**MATERIAL TO PROCESS:**
--- START ---

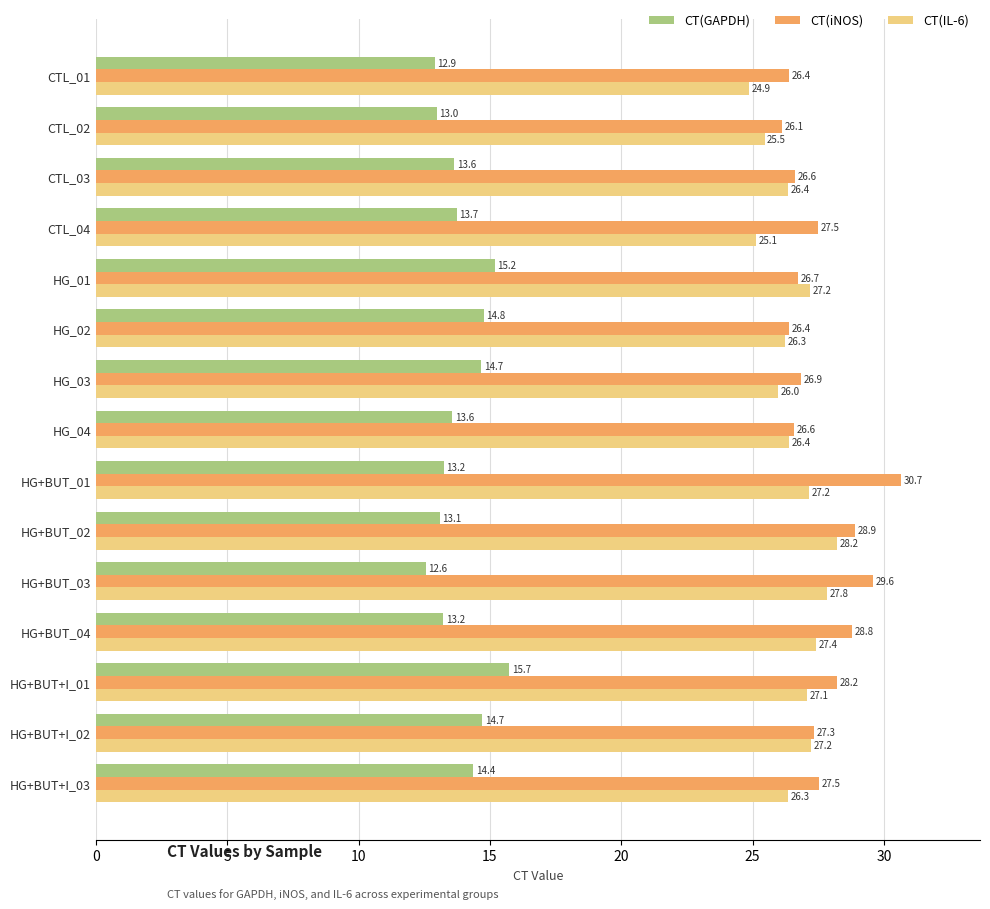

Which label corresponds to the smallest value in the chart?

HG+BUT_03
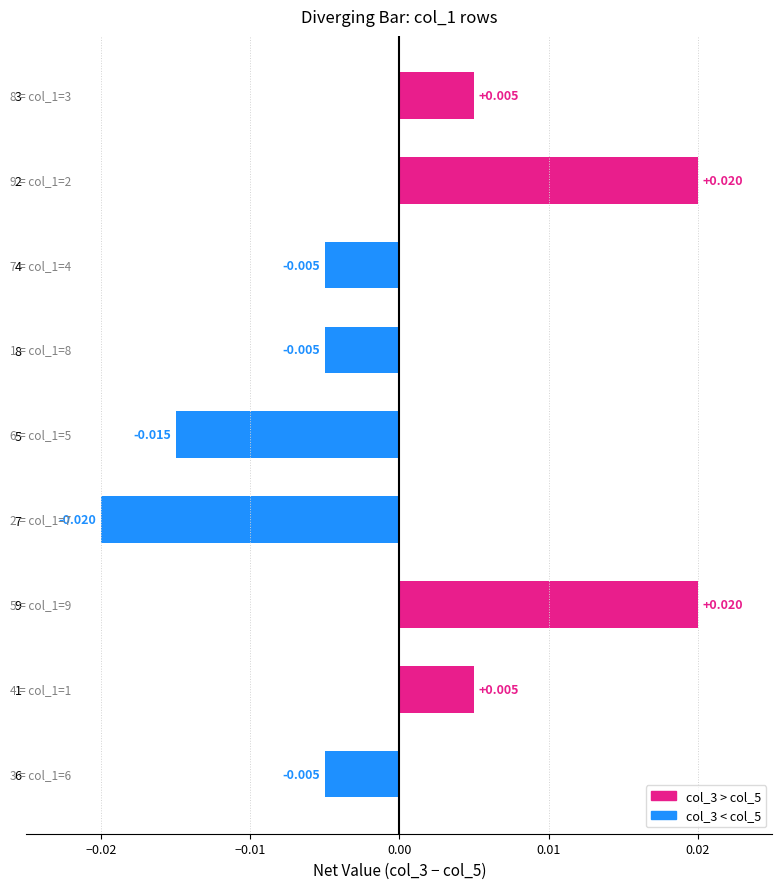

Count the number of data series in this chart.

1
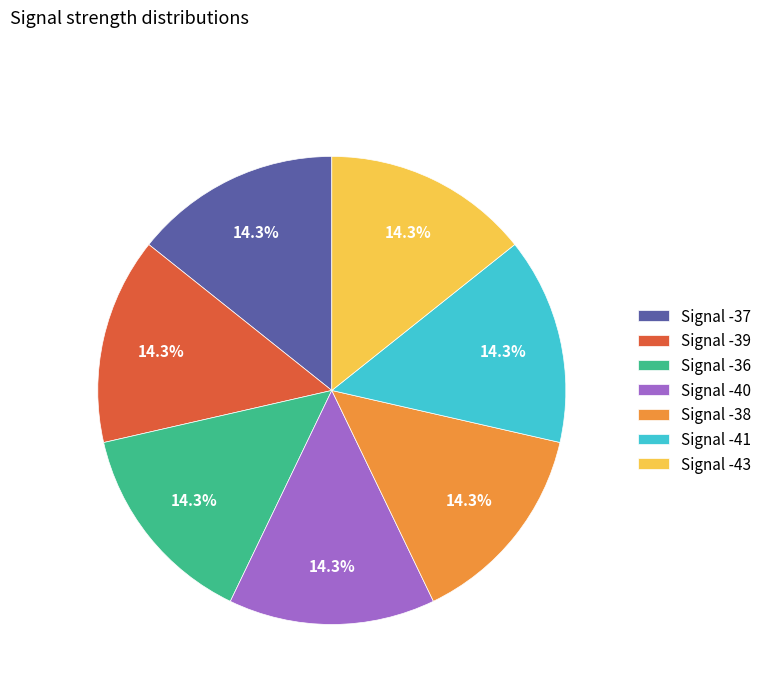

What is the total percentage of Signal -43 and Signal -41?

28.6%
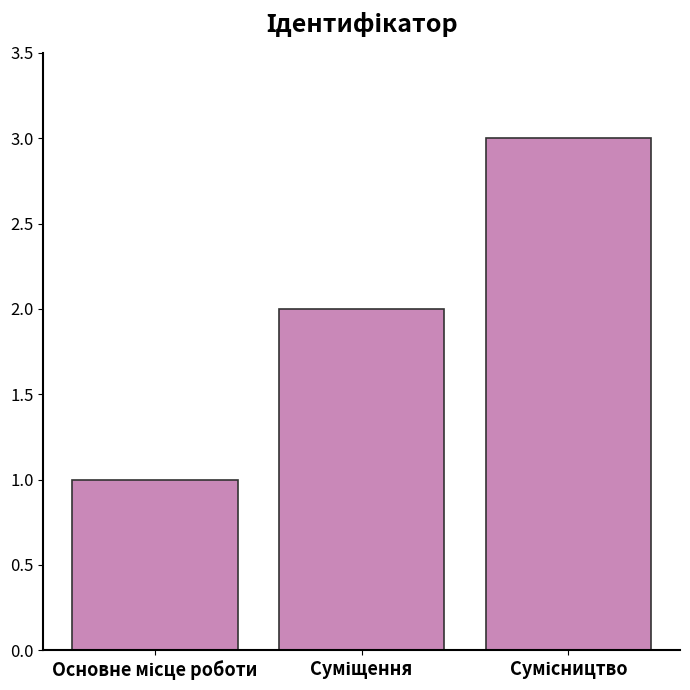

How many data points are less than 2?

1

--- END ---

**WHAT YOU SHOULD DO:**
Swap "chart" for "graph" throughout the records above and write them out again with everything else unchanged, leaving out the pictures.

**ANSWER FOR THE TASK:**
Which label corresponds to the smallest value in the graph?

HG+BUT_03

Count the number of data series in this graph.

1

What is the total percentage of Signal -43 and Signal -41?

28.6%

How many data points are less than 2?

1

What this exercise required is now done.